Es ist davon auszugehen, dass die Arbeitsrealität von vielen Berufen, insbesondere den kaufmännischen Berufen, auch in Zukunft von Remote Arbeit geprägt ist. «Die Lernenden sollten diese Arbeitsweise auch in ihrer Ausbildung kennenlernen und die richtigen Strategien sowie den korrekten Umgang damit erlernen», führt Ziltener fort. Wichtig ist ebenfalls, dass Lernende bei der Beschaffung der für die Verrichtung von Homeoffice notwendigen Ausrüstung unterstützt werden. Homeoffice während der Lehre muss aber auch zeitlich begrenzt werden: In seinem neuen Merkblatt für Berufs- und Praxisbildner/innen schlägt der Kaufmännische Verband Schweiz deshalb einen Richtwert von einem Tag pro Woche vor. Jugendliche sind auf den Austausch, sowohl mit ihren Peers als auch mit ihren Ausbildner/innen, stärker angewiesen als Erwachsene.

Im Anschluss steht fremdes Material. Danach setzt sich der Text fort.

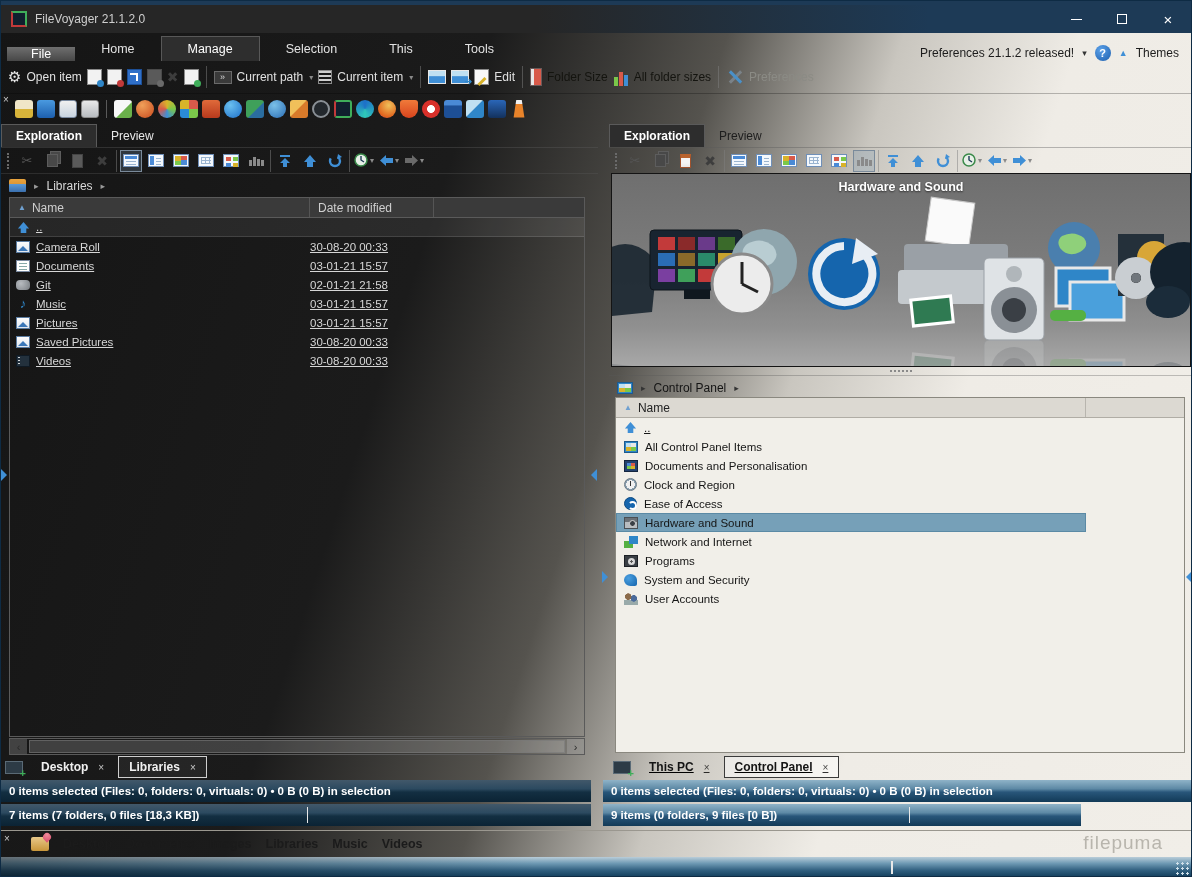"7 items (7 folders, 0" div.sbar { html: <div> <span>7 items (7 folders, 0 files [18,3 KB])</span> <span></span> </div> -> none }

Ziltener bestätigt: «Es braucht viel Sensibilität und Aufmerksamkeit der Berufs- und Praxisbildner/innen für die Bedürfnisse und den Gesundheitsschutz der Lernenden. Die fehlenden Austausche und das Gefühl im Homeoffice auf sich allein gestellt zu sein, wirken sich stark auf die psychische Gesundheit der Jugendlichen aus.»

Forderung an den Bundesrat

Entsprechend fordert der Kaufmännische Verband Schweiz den Bundesrat auf, Bericht darüber zu erstatten, ob angesichts der sich verändernden Arbeitsrealität von Ausbildungsbetrieben eine Anpassung des Arbeitsgesetzes sowie der entsprechenden Verordnungen angesagt ist; insbesondere unter Art. 1 lit. der Verordnung des WBF über Gefährliche Arbeiten für Jugendliche ab 15 Jahren. Ein besonderes Augenmerk gilt Lernenden, die in Branchen und Unternehmen arbeiten, in denen flexible Arbeitsformen auch nach der Corona-Pandemie erhalten bleiben oder gefördert werden. Denn für Jugendliche unter 18 Jahren gilt in vielen Bereichen ein besonderer Schutz bezüglich Arbeitszeit, Überzeit, sowie vor Arbeiten, welche die physische und psychische Leistungsfähigkeit von Jugendlichen übersteigen. Um diesen Schutz auch im Homeoffice sicherstellen und überprüfen zu können, sind neue Kompetenzen und ein verbesserter Jugendarbeitsschutz vonnöten. Anlässlich der bevorstehenden Herbstsession 2021 wird Daniel Jositsch, Präsident des Kaufmännischen Verbands Schweiz, eine entsprechende Interpellation im Parlament einreichen.